By sticking to its 65% capacity mantra, Qantas hobbled itself—it became unable to make choices and instead was forced into actions by its competitors. Unshackling itself from that figure should give Qantas the freedom it needs to make decisions that answer the fundamental question of who Qantas is, and what it means to its prospective customers.

In a straw poll of our office, I asked people what each of Australia’s three major domestic airlines—Jetstar, Virgin, and Qantas—stood for. Who were they?

Jetstar came out as ‘the cheap airline’. Virgin came out as ‘the quirky airline’. And Qantas came out as ‘the other airline you use when you can’t go with Jetstar or Virgin’.

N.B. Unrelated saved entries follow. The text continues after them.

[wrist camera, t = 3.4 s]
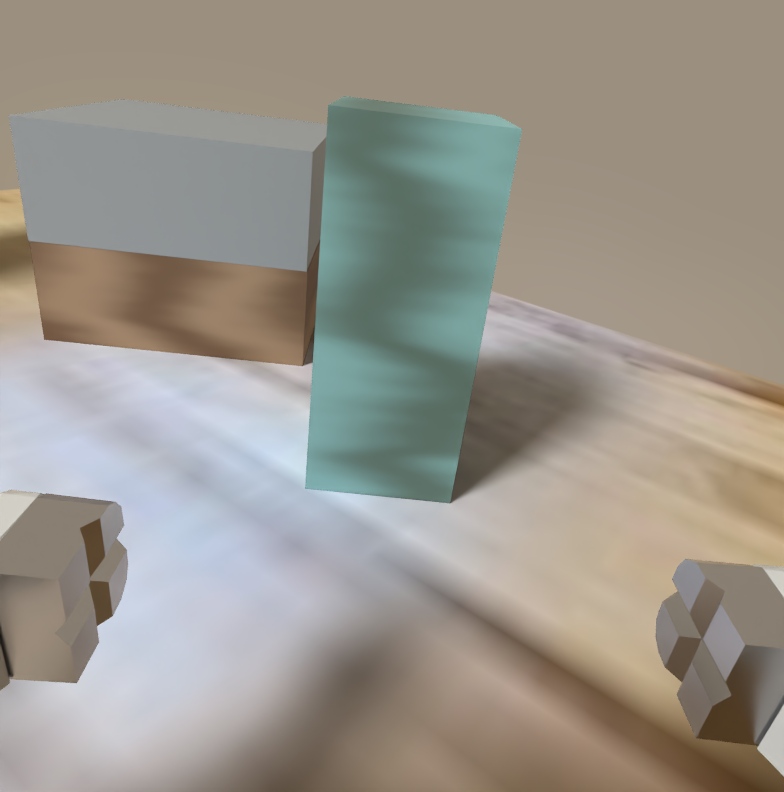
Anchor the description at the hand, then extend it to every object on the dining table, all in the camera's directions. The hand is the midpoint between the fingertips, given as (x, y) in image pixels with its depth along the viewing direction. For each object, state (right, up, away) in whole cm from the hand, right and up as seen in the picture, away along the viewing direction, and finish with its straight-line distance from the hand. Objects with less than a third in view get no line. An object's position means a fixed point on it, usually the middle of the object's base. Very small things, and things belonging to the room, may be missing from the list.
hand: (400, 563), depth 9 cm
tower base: (-10, +7, +26) cm, 29 cm away
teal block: (-1, 0, +15) cm, 15 cm away
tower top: (-10, +11, +24) cm, 28 cm away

As far as branding goes, that’s pretty woeful. And it all sheets back to this 65% capacity figure. When you look at Qantas’ most recent attempt to update its brand image, what were they trading on? Their uniform, and some market research results. Notice there’s not a single shot of economy class travellers or an economy class cabin in the ad.

Qantas doesn’t appear to have a unique voice, a clear and unambiguous value proposition that it’s willing to stand on. Seemingly, they are flying by the seat of their pants.